Ryuuji stepped forward, arms out pacifically and was clocked for his troubles, knocked down to the ground with a vicious right.

At that moment, Daiki lost it. Everything became a red haze. Ryuuji deserved pain least of all. Daiki would not let it happen again.

Daiki moved in. He'd never learned aikido, but judo worked well enough on men who thought their size and strength would be sure to carry the day. The first, who aimed a roundhouse at him, was tossed over Daiki's shoulder for his troubles, to come to dazed stop at the bar. The other two, off balance with their aggression, were thrown with similar dispatch, one over the hip and the other with his legs kicked out from under him. As Daiki turned from throwing the last, the barkeep stood behind the bar, a rifle trained on Daiki's face.

"Be a cold day in hell when a couple of faggotty gooks take down red-blooded Americans in my place." He somehow managed to spit around his cigar. "You just lost your last damn fight."

Behind the barkeep, Daiki saw a policeman, still in uniform, pulling his own gun and shouting something, likely to get the barkeep to stand down since that's where the cop was trying to aim. It was in slow motion, much like that day in Nagasaki, and Daiki thought, "Today, at last, I'll die." His eyes, noting so many details in the dilated time, saw the fingers squeeze on the rifle, yet somehow missed Ryuuji launching himself at him until Ryuuji was in his face, knocking him backward as the bullet flew where Daiki's head had just been and slammed through Ryuuji's neck as he fell forward.

Daiki cradled Ryuuji in his arms. Later, he would find out that the bullet had severed his spine next to the skull, that the cop disarmed the bar owner and called for backup. But at that moment, all he knew was Ryuuji was bleeding out his life into Daiki's lap.

Ryuuji gasped and strained to breathe and, when he couldn't draw breath, Daiki tried to breathe for him but Ryuuji used his last breaths to whisper, "Smile, Daiki. I always loved you. Do not let… this make you sad… or angry. Love and… let your love… be my… legacy."

"Here." Daniel offered Omoto a napkin. "I'm sorry."

"What?"

"Were you thinking of Nagasaki?" Omoto was struck by the power of Daniel's eyes, the same blue as his son's.

Only then, did Omoto realize he was weeping. "No.
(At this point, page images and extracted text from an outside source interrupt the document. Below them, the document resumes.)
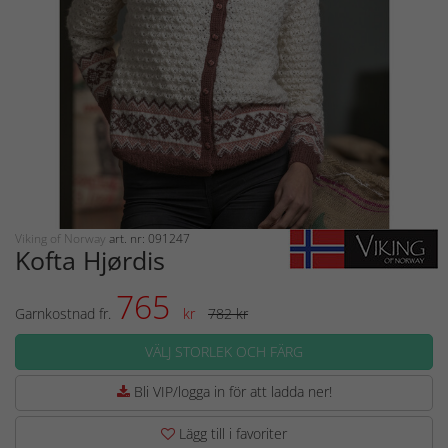
Viking of Norway
art. nr: 091247
Kofta Hjørdis
765
Garnkostnad fr.
kr
782 kr
VÄLJ STORLEK OCH FÄRG
Bli VIP/logga in för att ladda ner!
Lägg till i favoriter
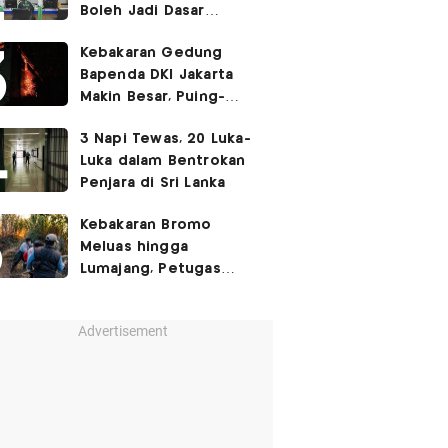
Boleh Jadi Dasar
Perbedaan Kualitas
Kebakaran Gedung
Layanan Kesehatan
Bapenda DKI Jakarta
Makin Besar, Puing-
Puing Berjatuhan
3 Napi Tewas, 20 Luka-
Luka dalam Bentrokan
Penjara di Sri Lanka
Kebakaran Bromo
Meluas hingga
Lumajang, Petugas
Gabungan Buat Sekat
Api
Advertisement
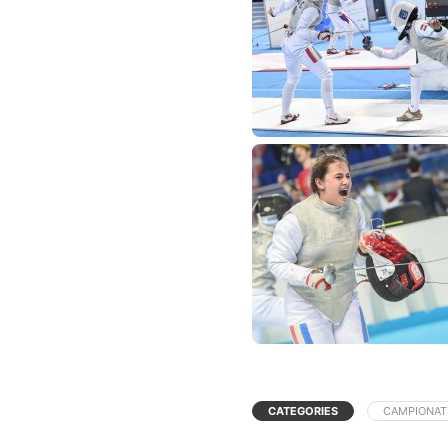
CATEGORIES
CAMPIONAT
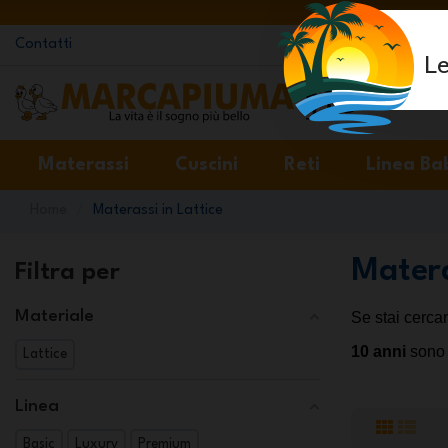
Contatti
Le
Materassi
Cuscini
Reti
Linea Ba
Home
Materassi in Lattice
Matera
Filtra per
Materiale
Se stai cerca
10 anni
 sono 
Lattice
Linea
Basic
Luxury
Premium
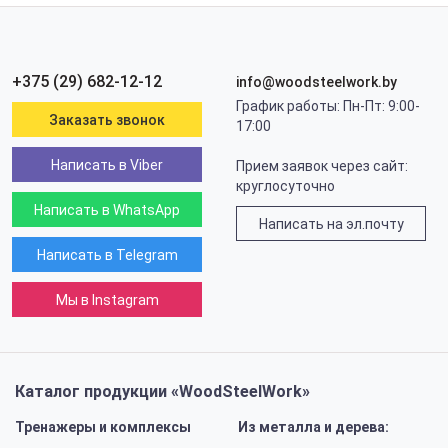
+375 (29) 682-12-12
info@woodsteelwork.by
График работы: Пн-Пт: 9:00-
Заказать звонок
17:00
Написать в Viber
Прием заявок через сайт:
круглосуточно
Написать в WhatsApp
Написать на эл.почту
Написать в Telegram
Мы в Instagram
Каталог продукции «WoodSteelWork»
Тренажеры и комплексы
Из металла и дерева:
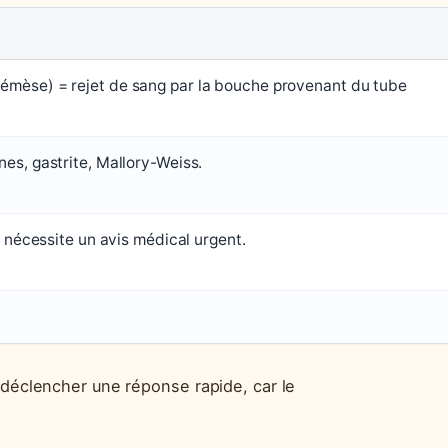
mèse) = rejet de sang par la bouche provenant du tube
es, gastrite, Mallory-Weiss.
, nécessite un avis médical urgent.
 déclencher une réponse rapide, car le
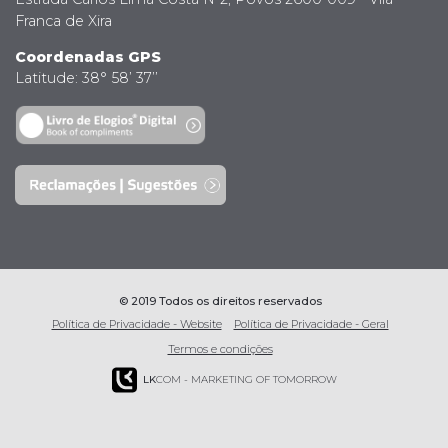
Franca de Xira
Coordenadas GPS
Latitude: 38° 58’ 37’’
© 2019 Todos os direitos reservados
Política de Privacidade - Website
Política de Privacidade - Geral
Termos e condições
LK
COM - MARKETING OF TOMORROW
Not Nagasaki. I lost everything twice." He sopped at his eyes. "You could lose everything, too, and it would be your own doing, just as it was mine." He returned Daniel's look squarely. "Will you?"

"No. I'll be there for Kyle. I promise."

He sounded sincere, but… "That is quite a turnaround."

"You gave me time to think. I'm not only all he has, he is all I have. I don't want to lose him."

"Good. I will wake him. Fifty cents for the coffee."

"But it was bitter!"

"You deserved it."

If Omoto surreptitiously shed a few tears at their reunion, Omoto comforted himself that he was old. He was entitled to a little sentimentality.

The years weighed on him as he painfully climbed up the stairs to his apartment. He lit incense and bowed in front of Ryuuji's picture where Ryuuji was forever smiling. From a pile of papers, he pulled one of bird's egg blue and began to fold with deft fingers, then set it among the many cranes, dozens, of different colors, that adorned the shrine. Some were students he helped when he was a professor. Many were lost souls who found his coffee shop a haven. All were to honor Ryuuji. Not a thousand yet…

"Your legacy, Ryuuji," he said, as the tears fell again. "And now mine."